REQUIRED ACTION ->
In the records below, substitute "extensions" for every "plugins" and give the lines again with nothing else changed. Leave the pictures out of your answer.

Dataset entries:
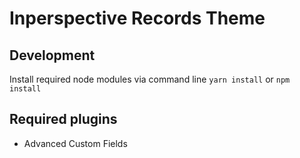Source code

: # Inperspective Records Theme

## Development

Install required node modules via command line `yarn install` or `npm install`

## Required plugins

- Advanced Custom Fields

EXERCISE OUTPUT ->
Source code

: # Inperspective Records Theme

## Development

Install required node modules via command line `yarn install` or `npm install`

## Required extensions

- Advanced Custom Fields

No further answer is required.